The TMDB client is designed for batch data collection with the following features:

  • Async/await using httpx.AsyncClient for concurrent requests
  • Rate limiting via token bucket algorithm (default: 4 requests/second)
  • Automatic retries with exponential backoff for failed requests
  • Concurrent request management with configurable max concurrent requests
  • Normalized data returned in consistent format

Key Endpoints Used

Discover Movies — /discover/movie

Purpose: Find movies by year and filter criteria

Parameters:

  • primary_release_date.gte: Start date (YYYY-MM-DD)
  • primary_release_date.lte: End date (YYYY-MM-DD)
  • vote_count.gte: Minimum vote count (default: 200)
  • sort_by: Sort order (default: "primary_release_date.desc")
  • include_adult: Include adult content (default: false)
  • include_video: Include video content (default: false)
  • page: Page number for pagination

Response: List of movies with basic information (id, title, release_date, etc.)

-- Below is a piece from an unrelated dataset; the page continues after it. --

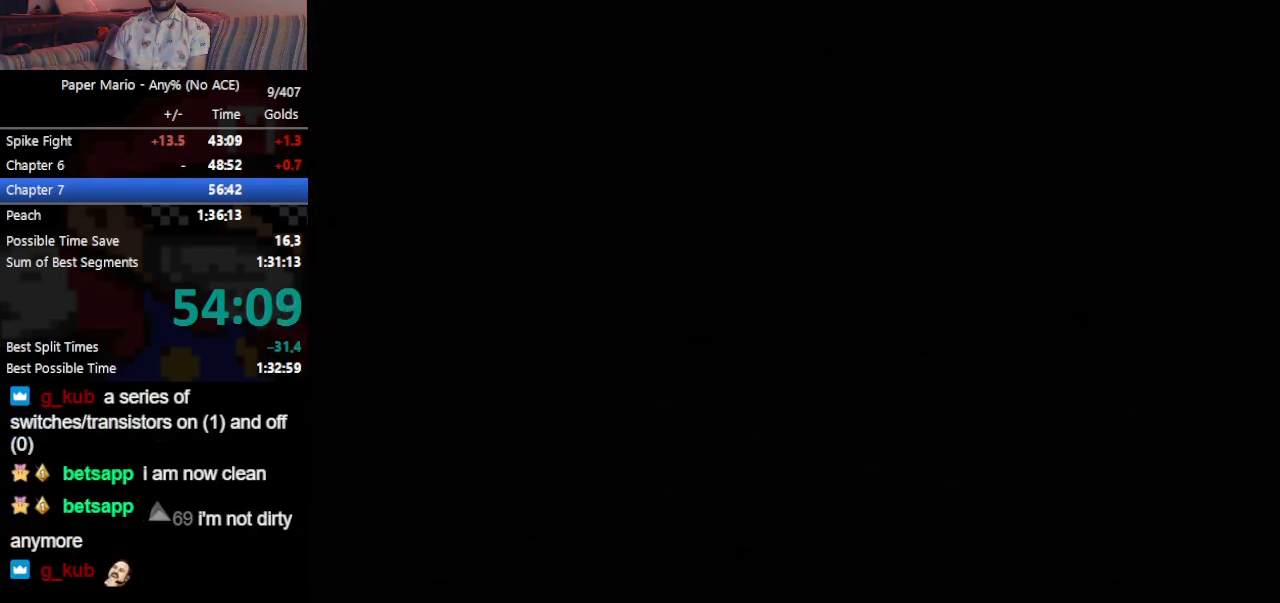
{"buttons": [], "left_stick": "right", "events": [[500, "left_stick", "right"]]}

Rate Limit: 4 requests/second (configurable)

Movie Details — /movie/{movie_id}

Purpose: Fetch detailed information for a specific movie

Parameters:

  • movie_id: TMDB movie ID

Response: Comprehensive movie data including:

  • Basic info (title, overview, release_date)
  • Financial data (budget, revenue)
  • Metadata (runtime, genres, production companies)
  • External IDs (IMDb ID)

Rate Limit: 4 requests/second (configurable)

Data Collection Strategy

Discovery Phase

  1. Year-based discovery: Iterate through specified year range
  2. Pagination handling: Automatically fetch all pages for each year
  3. Concurrent page fetching: Fetch multiple pages simultaneously (with rate limiting)
  4. Data normalization: Convert API responses to consistent format

Detail Fetching

  1. Batch processing: Fetch details for multiple movies concurrently
  2. Progress tracking: Optional callbacks for monitoring progress
  3. Error handling: Continue on individual failures, log errors
  4. Type safety: Return typed dictionaries with known fields

Usage Examples

Basic Initialization

from ayne.data_collection.tmdb import TMDBClient

# Initialize with default settings
client = TMDBClient()

# Initialize with custom settings
client = TMDBClient(
    api_key="your_api_key",
    requests_per_second=2.0,  # Slower rate
    max_concurrent=5,         # Fewer concurrent requests
    output_dir=Path("custom/path")
)

Discover Movies

# Discover movies for single year
movies = await client.discover_movies(start_year=2024)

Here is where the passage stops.